Oh, I miss the polar bears! Our zoo (Oklahoma City Zoo which is amazing and award winning) does not have any polar bears like the Denver Zoo where we lived for a year. That is one of the things I really do miss about living in Denver!

Karen


----------



## Dawna (Aug 3, 2006)

Eva, I love the pics of your guys! Looks like a fun day 

Karen, I agree...the OKC Zoo is very cool! The Tulsa zoo may have polars bears....I'm not sure..that may have been a temporary exhibit though...


----------



## RikiDaisyDixie (Apr 15, 2008)

*such cute boys...*

and penguins too! What a fun day. Thanks for sharing! What would Todd have thought about that!


----------



## Carefulove (Mar 20, 2009)

Those pics are great! What a fun trip.


----------



## lcy_pt (Aug 17, 2007)

What fun!! Looks like your men are all tuckered out


----------



## marb42 (Oct 19, 2008)

Eva, I love the zoo, too.
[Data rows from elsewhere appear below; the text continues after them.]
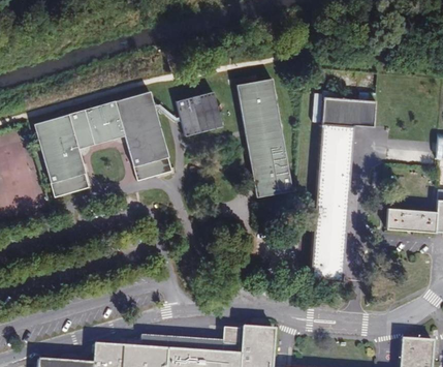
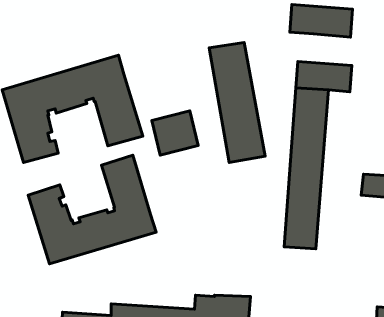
building: none -> [290,4,352,37]
building: [178,91,223,134] -> [152,111,198,155]
building: none -> [28,155,156,264]

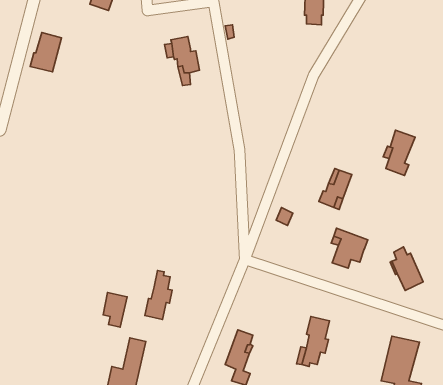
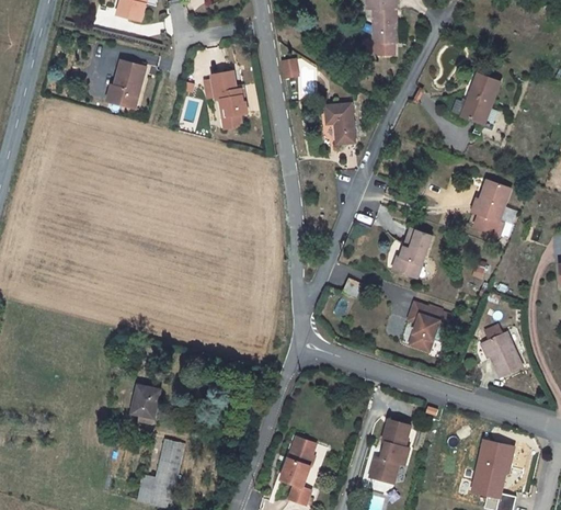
building: [30,32,62,72] -> [108,57,147,105]
building: none -> [466,76,504,126]
building: none -> [327,100,354,139]
building: [145,270,172,320] -> none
Thanks for sharing your pics. They were great, and everyone looked like they had a good time. It looks like a really nice zoo.
Gina


----------



## juliav (Nov 21, 2006)

Eva,

I love the zoo. Great pictures and a very good looking family.


----------



## Lina (Apr 26, 2007)

How fun! I love going to the zoo.


----------



## good buddy (Feb 20, 2007)

I love the zoo! What a great thing to do with the kids.


----------